Cell Networks Fair Much Better During Hurricane Harvey Compared to Katrina
The FCC says only 4% of the more than 7,800 cell sites in Harvey’s path were wiped out, compared to over 1,000 cell sites that were knocked out during Katrina.
HOUSTON — Communications networks have mostly withstood the onslaught from Hurricane Harvey and, by comparison, have performed considerably better than during Hurricane Katrina’s devastation in 2005, according to the Federal Communications Commission (FCC).
Although connectivity was nearly lost in Rockport, Texas, which was hit hardest by the storm, FCC reports only 4% of the 7,804 cell sites in Harvey’s path were wiped out, affecting 148,565 people. By contrast, more than 1,000 cell sites were knocked out during Katrina, preventing millions of calls from going through, according to a post-Katrina FCC report.
The emergency 911 system in Texas has been severely burdened with calls, but “those calls are going through,” Adm. Jamie Barnett, former chief of public safety and homeland security at the FCC, told Wired magazine. “By and large we’re hearing that the cellular networks stood up. That means there’s been some learning.”
Cellular service especially becomes crucial during times of disaster as victims use smartphones to send text messages and communicate via Twitter and Facebook about their needs and their whereabouts. As well, disaster preparedness has become a critical component of cellular networks. Companies such as Verizon and AT&T deploy mobile cell sites on light trucks and are now experimenting with drone technology to both survey damage to their infrastructure and beam LTE service to areas that remain under flood waters.

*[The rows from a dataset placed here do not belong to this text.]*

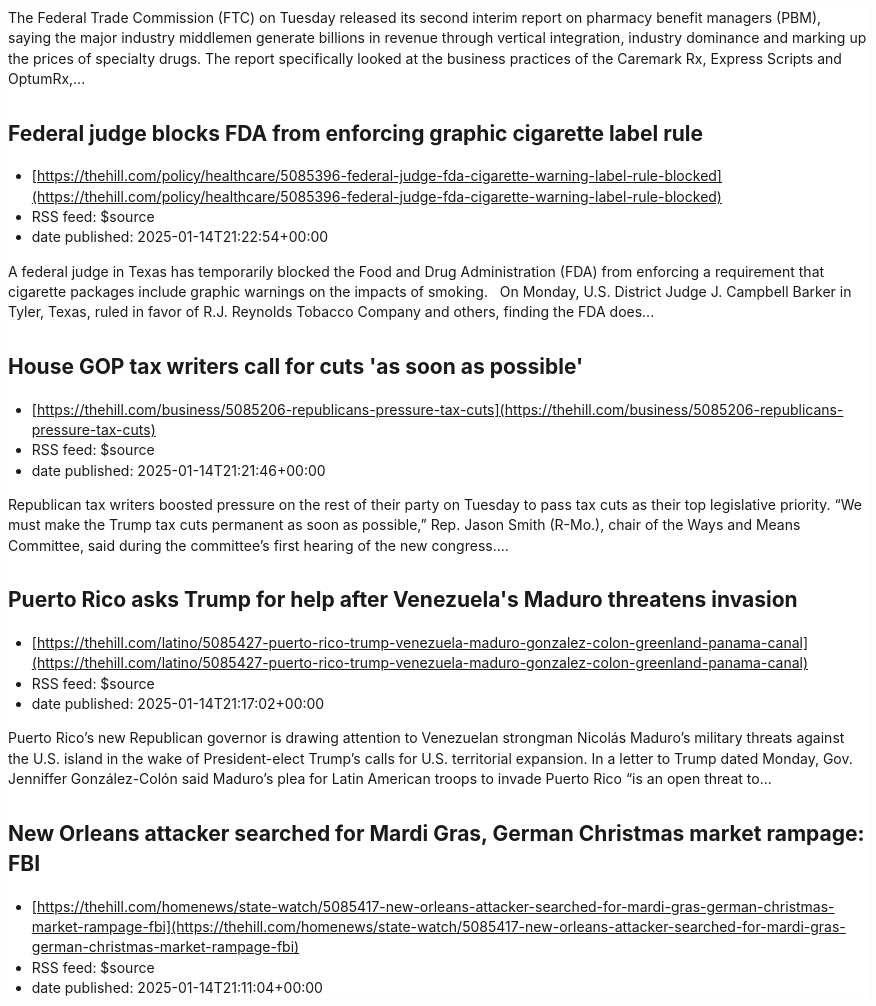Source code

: The Federal Trade Commission (FTC) on Tuesday released its second interim report on pharmacy benefit managers (PBM), saying the major industry middlemen generate billions in revenue through vertical integration, industry dominance and marking up the prices of specialty drugs. The report specifically looked at the business practices of the Caremark Rx, Express Scripts and OptumRx,...

## Federal judge blocks FDA from enforcing graphic cigarette label rule
 - [https://thehill.com/policy/healthcare/5085396-federal-judge-fda-cigarette-warning-label-rule-blocked](https://thehill.com/policy/healthcare/5085396-federal-judge-fda-cigarette-warning-label-rule-blocked)
 - RSS feed: $source
 - date published: 2025-01-14T21:22:54+00:00

A federal judge in Texas has temporarily blocked the Food and Drug Administration (FDA) from enforcing a requirement that cigarette packages include graphic warnings on the impacts of smoking.   On Monday, U.S. District Judge J. Campbell Barker in Tyler, Texas, ruled in favor of R.J. Reynolds Tobacco Company and others, finding the FDA does...

## House GOP tax writers call for cuts 'as soon as possible'
 - [https://thehill.com/business/5085206-republicans-pressure-tax-cuts](https://thehill.com/business/5085206-republicans-pressure-tax-cuts)
 - RSS feed: $source
 - date published: 2025-01-14T21:21:46+00:00

Republican tax writers boosted pressure on the rest of their party on Tuesday to pass tax cuts as their top legislative priority. “We must make the Trump tax cuts permanent as soon as possible,” Rep. Jason Smith (R-Mo.), chair of the Ways and Means Committee, said during the committee’s first hearing of the new congress....

## Puerto Rico asks Trump for help after Venezuela's Maduro threatens invasion
 - [https://thehill.com/latino/5085427-puerto-rico-trump-venezuela-maduro-gonzalez-colon-greenland-panama-canal](https://thehill.com/latino/5085427-puerto-rico-trump-venezuela-maduro-gonzalez-colon-greenland-panama-canal)
 - RSS feed: $source
 - date published: 2025-01-14T21:17:02+00:00

Puerto Rico’s new Republican governor is drawing attention to Venezuelan strongman Nicolás Maduro’s military threats against the U.S. island in the wake of President-elect Trump’s calls for U.S. territorial expansion. In a letter to Trump dated Monday, Gov. Jenniffer González-Colón said Maduro’s plea for Latin American troops to invade Puerto Rico “is an open threat to...

## New Orleans attacker searched for Mardi Gras, German Christmas market rampage: FBI
 - [https://thehill.com/homenews/state-watch/5085417-new-orleans-attacker-searched-for-mardi-gras-german-christmas-market-rampage-fbi](https://thehill.com/homenews/state-watch/5085417-new-orleans-attacker-searched-for-mardi-gras-german-christmas-market-rampage-fbi)
 - RSS feed: $source
 - date published: 2025-01-14T21:11:04+00:00
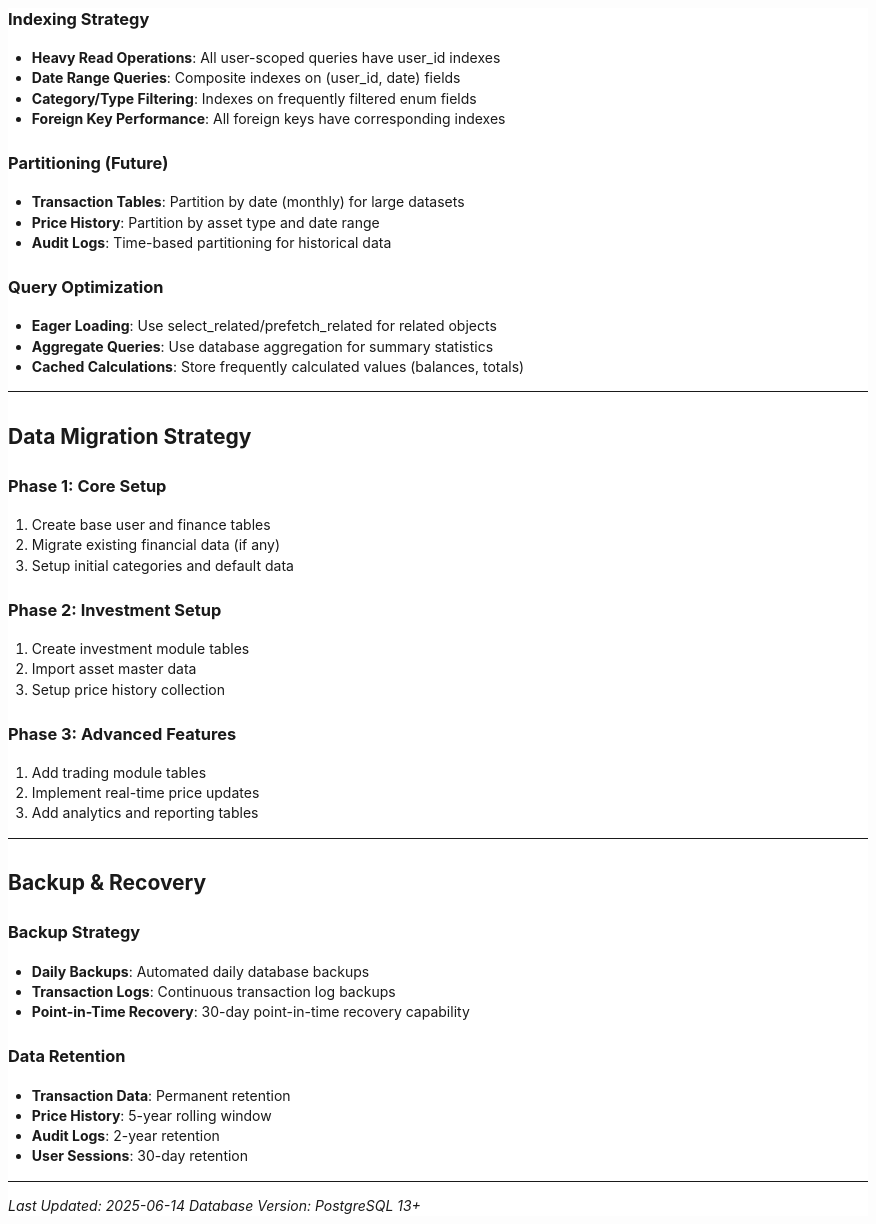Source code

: ### Indexing Strategy
- **Heavy Read Operations**: All user-scoped queries have user_id indexes
- **Date Range Queries**: Composite indexes on (user_id, date) fields
- **Category/Type Filtering**: Indexes on frequently filtered enum fields
- **Foreign Key Performance**: All foreign keys have corresponding indexes

### Partitioning (Future)
- **Transaction Tables**: Partition by date (monthly) for large datasets
- **Price History**: Partition by asset type and date range
- **Audit Logs**: Time-based partitioning for historical data

### Query Optimization
- **Eager Loading**: Use select_related/prefetch_related for related objects
- **Aggregate Queries**: Use database aggregation for summary statistics
- **Cached Calculations**: Store frequently calculated values (balances, totals)

---

## Data Migration Strategy

### Phase 1: Core Setup
1. Create base user and finance tables
2. Migrate existing financial data (if any)
3. Setup initial categories and default data

### Phase 2: Investment Setup
1. Create investment module tables
2. Import asset master data
3. Setup price history collection

### Phase 3: Advanced Features
1. Add trading module tables
2. Implement real-time price updates
3. Add analytics and reporting tables

---

## Backup & Recovery

### Backup Strategy
- **Daily Backups**: Automated daily database backups
- **Transaction Logs**: Continuous transaction log backups
- **Point-in-Time Recovery**: 30-day point-in-time recovery capability

### Data Retention
- **Transaction Data**: Permanent retention
- **Price History**: 5-year rolling window
- **Audit Logs**: 2-year retention
- **User Sessions**: 30-day retention

---

*Last Updated: 2025-06-14*
*Database Version: PostgreSQL 13+*
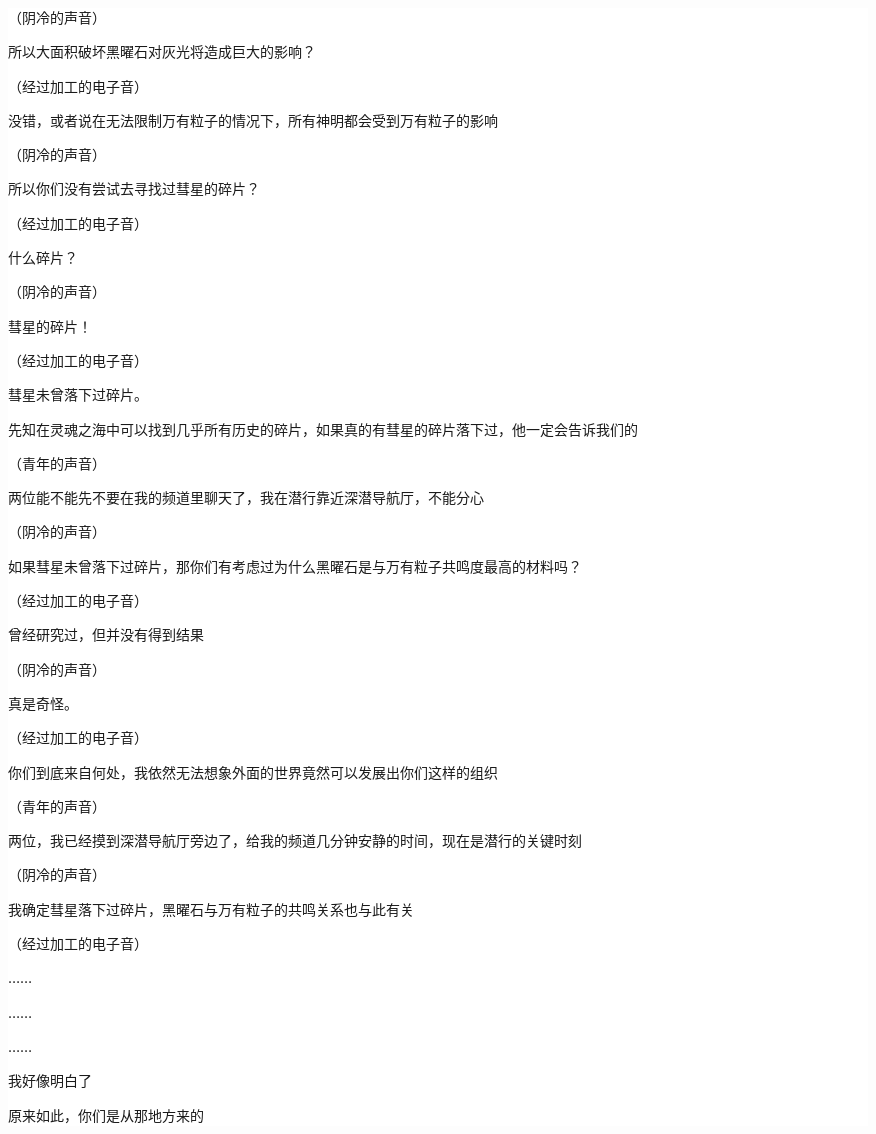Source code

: （阴冷的声音）

所以大面积破坏黑曜石对灰光将造成巨大的影响？

（经过加工的电子音）

没错，或者说在无法限制万有粒子的情况下，所有神明都会受到万有粒子的影响

（阴冷的声音）

所以你们没有尝试去寻找过彗星的碎片？

（经过加工的电子音）

什么碎片？

（阴冷的声音）

彗星的碎片！

（经过加工的电子音）

彗星未曾落下过碎片。

先知在灵魂之海中可以找到几乎所有历史的碎片，如果真的有彗星的碎片落下过，他一定会告诉我们的

（青年的声音）

两位能不能先不要在我的频道里聊天了，我在潜行靠近深潜导航厅，不能分心

（阴冷的声音）

如果彗星未曾落下过碎片，那你们有考虑过为什么黑曜石是与万有粒子共鸣度最高的材料吗？

（经过加工的电子音）

曾经研究过，但并没有得到结果

（阴冷的声音）

真是奇怪。

（经过加工的电子音）

你们到底来自何处，我依然无法想象外面的世界竟然可以发展出你们这样的组织

（青年的声音）

两位，我已经摸到深潜导航厅旁边了，给我的频道几分钟安静的时间，现在是潜行的关键时刻

（阴冷的声音）

我确定彗星落下过碎片，黑曜石与万有粒子的共鸣关系也与此有关

（经过加工的电子音）

……

……

……

我好像明白了

原来如此，你们是从那地方来的
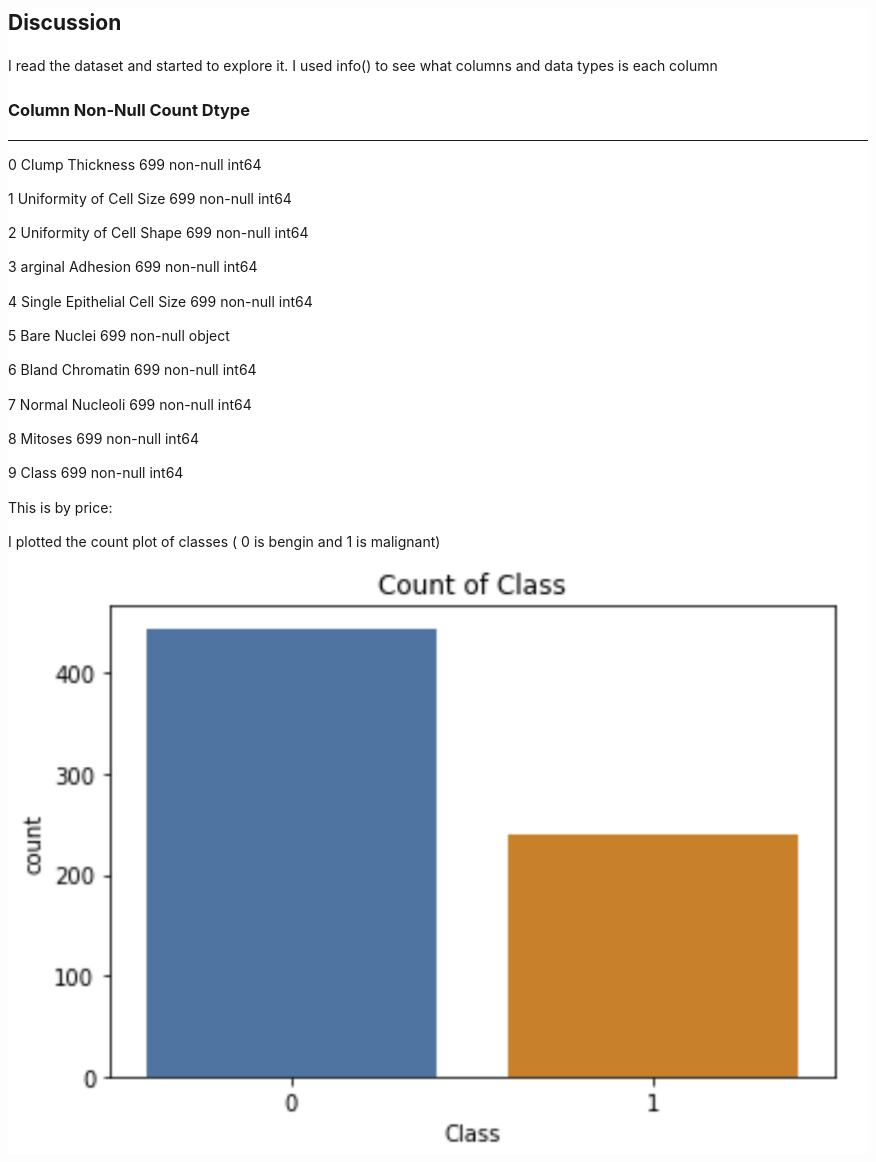 ## Discussion
I read the dataset and started to explore it. I used info() to see what columns and data types is each column

 ###   Column                     Non-Null Count  Dtype 
---  ------                       --------------  ----- 
 0  Clump Thickness               699 non-null    int64 

 1   Uniformity of Cell Size      699 non-null    int64 

 2   Uniformity of Cell Shape     699 non-null    int64 

 3   arginal Adhesion             699 non-null    int64 

 4   Single Epithelial Cell Size  699 non-null    int64 

 5   Bare Nuclei                  699 non-null    object

 6   Bland Chromatin              699 non-null    int64 

 7   Normal Nucleoli              699 non-null    int64 

 8   Mitoses                      699 non-null    int64 

 9   Class                        699 non-null    int64 


 


This is by price:

I plotted the count plot of classes ( 0 is bengin and 1 is malignant) 
![Screenshot](./images/image01.png)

As Wired reported, Hurricane Harvey was slow-moving enough that carriers such as Verizon, Sprint and AT&T had time to pre-arrange fuel delivery for their cell sites’ backup generators and ready their mobile cell units to be deployed into hard-hit areas. AT&T has deployed seven portable cell sites, two charging stations, and an emergency communications vehicle to the affected areas.
Texas’s 911 system has also progressed since the days of Katrina, Trey Forgety director of government affairs at the National Emergency Number Association, 911’s official professional organization, told Wired.
Shortly after Katrina, state and local governments began assembling lists of qualified telecommunications workers called Telecommunicator Emergency Response Teams who can fill in for 911 dispatchers. “When all the people who work in your call center have houses that are flooded, they’re in trouble themselves,” says Forgety. “These are trained go-teams of people that can go into the affected area and start handling calls for the folks who normally would do that.”
The systems, however, are not without glitches. During the height of Hurricane Harvey, some callers could not reach 911, either because of endless hold times or busy signals. That’s partly because the United States has partitioned its emergency response system, based on legacy wired phone networks that can only direct calls from one physical location to a single call center, according to Wired. To offload excess call capacity to another call center — as is common practice in parts of Europe — would be costly and require rewiring the system. Even if there were a way to handle the immense call volume, there would still be a shortage of first responders.
“I don’t think you’re ever going to be able to respond to really millions of people who are in distress or danger right at the same minute,” says Barnett.
Carries Have Opposed Modernization
For all of their investments in hardening their cellular networks, mobile carriers have opposed efforts to modernize other parts of the emergency-response system, according to Wired. As Recode reported, AT&T, Sprint, Verizon and T-Mobile have lobbied against efforts by the FCC to change text-based emergency alert systems, so they could provide more useful information to more targeted segments of the population.
Other promising innovations also face roadblocks. Mesh networks, for example, are decentralized networks that enable one device to communicate with another nearby device, which communicates to a third device, creating a daisy chain of connectivity that, in theory, could provide an entire region or neighborhood with cell signal.
There were well-meaning individuals who erected such mesh networks in places like Red Hook, a borough of Brooklyn, after Hurricane Sandy. But in order for mesh networks to functions as widespread substitutes for failed cellular infrastructure, smartphone manufacturers would need to embed that capability into their phones, which they have, so far, been unwilling to do.
“They see it as a feature that’d only be used once in awhile and is not a big money maker,” Jeff Robble, a senior software systems engineer at Mitre, a research and development non-profit, told Wired.